Physios and osteos may differ in their techniques but at Stay Tuned our focus collectively is to help improve your symptoms, and most importantly, to also identify and address the underlying causes (the WHYs) that have led to your shoulder pain. Depending on the severity and cause of the condition patients can expect increases in strength and range of motion, as well as positive effects on shoulder pain. (2) Treatment that involves a combination of conservative therapy modalities such as therapeutic exercise and soft tissue massage have been found to provide better outcomes on pain and function than if either one was performed alone. (3,4) Simply, if you go to get treatment, expect to leave with exercises to do on your own if you want to get the most out of your physio or osteo. No matter who you see, you should always walk out with a clear understanding of what is wrong, and WHY, plus a plan of treatment to help your symptoms, and address the causes. As Einstein said (paraphrasing), “If they can’t explain it simply, they don’t understand it well.” So you have a painful shoulder and don’t know what to do? Book in to see your local physio or osteo and see how they can help. Taking this first step will put you on a path where shoulder pain and dysfunction will no longer limit your ability to participate in your day-to-day life.

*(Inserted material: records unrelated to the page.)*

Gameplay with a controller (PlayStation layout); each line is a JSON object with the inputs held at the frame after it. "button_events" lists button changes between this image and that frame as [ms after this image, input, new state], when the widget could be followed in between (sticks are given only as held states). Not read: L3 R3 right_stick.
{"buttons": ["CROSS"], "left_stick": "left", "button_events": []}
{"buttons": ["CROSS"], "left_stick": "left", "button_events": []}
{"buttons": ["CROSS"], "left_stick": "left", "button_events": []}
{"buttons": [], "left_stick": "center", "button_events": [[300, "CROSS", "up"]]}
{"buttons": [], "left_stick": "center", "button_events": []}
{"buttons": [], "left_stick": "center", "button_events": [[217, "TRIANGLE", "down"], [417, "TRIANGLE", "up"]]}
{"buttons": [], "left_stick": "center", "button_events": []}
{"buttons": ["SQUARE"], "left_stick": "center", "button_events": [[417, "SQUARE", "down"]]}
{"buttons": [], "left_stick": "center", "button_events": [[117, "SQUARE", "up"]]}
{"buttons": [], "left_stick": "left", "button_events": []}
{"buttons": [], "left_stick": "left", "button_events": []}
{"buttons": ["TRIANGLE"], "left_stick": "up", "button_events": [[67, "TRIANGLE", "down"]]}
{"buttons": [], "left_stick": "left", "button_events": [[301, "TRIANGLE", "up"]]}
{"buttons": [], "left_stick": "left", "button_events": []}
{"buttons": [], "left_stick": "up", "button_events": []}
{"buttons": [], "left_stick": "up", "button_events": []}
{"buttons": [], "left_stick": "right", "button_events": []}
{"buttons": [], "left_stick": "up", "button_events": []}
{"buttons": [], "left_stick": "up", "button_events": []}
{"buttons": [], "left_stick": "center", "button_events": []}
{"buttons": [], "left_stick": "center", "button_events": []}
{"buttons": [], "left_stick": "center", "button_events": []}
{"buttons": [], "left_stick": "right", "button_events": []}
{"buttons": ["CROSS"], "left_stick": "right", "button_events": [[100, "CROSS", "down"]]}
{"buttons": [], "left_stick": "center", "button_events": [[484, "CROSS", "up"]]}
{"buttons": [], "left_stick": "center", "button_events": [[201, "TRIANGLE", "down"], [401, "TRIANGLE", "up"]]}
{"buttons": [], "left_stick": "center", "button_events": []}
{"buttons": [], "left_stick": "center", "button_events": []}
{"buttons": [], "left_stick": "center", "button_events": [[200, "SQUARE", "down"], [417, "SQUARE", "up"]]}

- Mikhail Saltychev, Ville Äärimaa, Petri Virolainen & Katri Laimi (2015) Conservative treatment or surgery for shoulder impingement: systematic review and meta-analysis, Disability and Rehabilitation, 37:1, 1-8, DOI: 10.3109/09638288.2014.907364
- Hiroaki Kijima et al., (2012) Long-term follow-up of cases of rotator cuff tear treated conservatively.2012 Journal of Shoulder and Elbow Surgery Board of Trustees. doi:10.1016/j.jse.2011.10.012
- Ainsworth, Roberta; Lewis, Jeremy S. Exercise therapy for the conservative management of full thickness tears of the rotator cuff: a systematic review. British Journal of Sports Medicine; London Vol. 41, Iss. 4,
- Ruedi Steuri et al (2017). Effectiveness of conservative interventions including exercise, manual therapy and medical management in adults with shoulder impingement: a systematic review and meta-analysis of RCTs. Br J Sports Med. 2017 Sep; 51(18): 1340–1347.